New detailed molecular map of skin layer creates pathways for treatments
Scientists have accurately analyzed the tough barrier layer of the skin, giving the most detailed molecular map of its structure, which will help in the development of new skin products and treatments.
Researchers from the University of Nottingham used the latest three-dimensional mass spectrometry imaging technique to analyze human skin tissue from the stratum corneum to reveal its molecular chemistry in unprecedented detail. These new findings provide increased fundamental understanding in skin biology and enable the development of new skin products and treatments. These research findings have been published today in PNAS.
The University of Nottingham was the first university in the world to own and operate the 3D OrbiSIMS instrument used in this research. The technology facilitates an unprecedented level of molecular analysis for a range of materials including biological tissues, such as human skin. Importantly, its high-mass resolving power, chemical specificity and high sensitivity allow it to be used to analyze in situ human skin samples to accurately map the molecular structure of the skin.

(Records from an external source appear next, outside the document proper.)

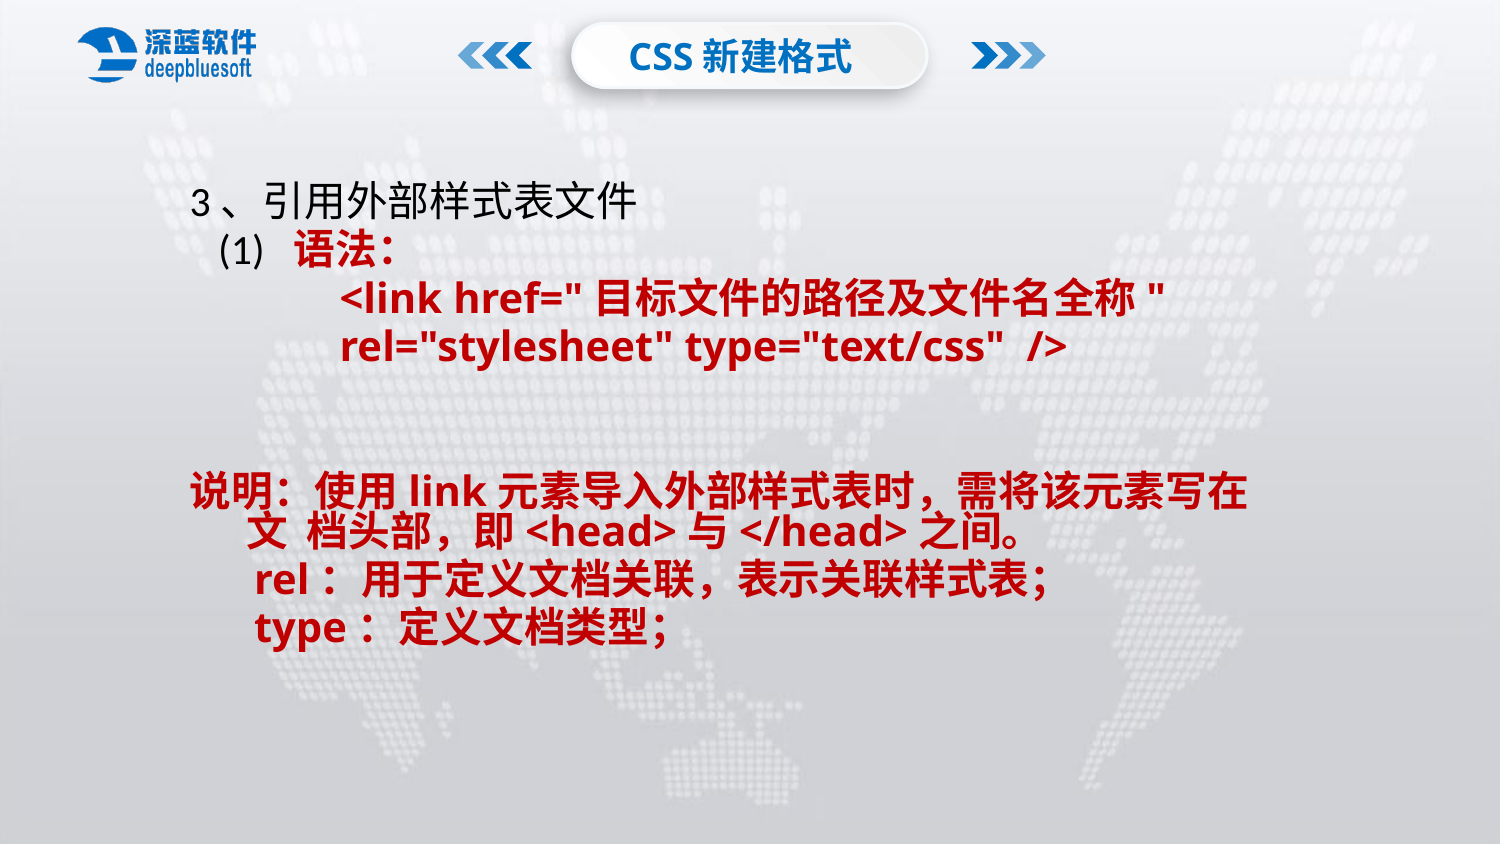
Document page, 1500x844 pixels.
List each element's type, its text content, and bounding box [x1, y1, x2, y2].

text_box 3、引用外部样式表文件 (1) 语法： <link href="目标文件的路径及文件名全称" rel="stylesheet" type="text/css" /> 说明：使用link元素导入外部样式表时，需将该元素写在文 档头部，即<head>与</head>之间。 rel：用于定义文档关联，表示关联样式表； type：定义文档类型； [174, 177, 1290, 701]
picture [0, 0, 1500, 844]
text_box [457, 41, 533, 69]
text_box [971, 41, 1046, 69]
text_box [570, 21, 930, 90]
text_box CSS新建格式 [611, 28, 870, 82]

Researchers used ex vivo full-thickness human skin tissue samples and a single gas cluster ion beam to both sputter through the skin and generate secondary ions, which were analyzed using the Orbitrap to generate a depth profile. This process showed the range of chemistries and 3D distributions within the stratum corneum and indicate how these relate to fundamental biological processes such as the cholesterol sulfate cycle.
David Scurr, Principal Research Fellow in the School of Pharmacy, led the research and said, "This research gives the chemical structure detail of the stratum corneum never seen before. The information we were able to gather on the complex chemistry of this tough barrier layer has the potential to benefit research into fundamental biological processes, such as those associated with aging and disease, in addition to improving the efficacy of topical delivery."
This research is part of a collaboration with No7 Beauty Company, and the analysis done as part of this study has also shown the penetration profile of the stratum corneum. The team were able to accurately track the penetration of No7's peptide blend Super Matrixyl 3000 Plus (a trademark of Sederma) following topical application to the skin surface, and detected the peptides responsible for targeting invisible photo-damage that occurs early in the aging process.
Mike Bell, Head of Science Research at No7 Beauty Company, said, "Commercially this research is very significant as this technique can offer an improved understanding of topical delivery and therefore lead to the development of more effective peptide-based anti-aging products."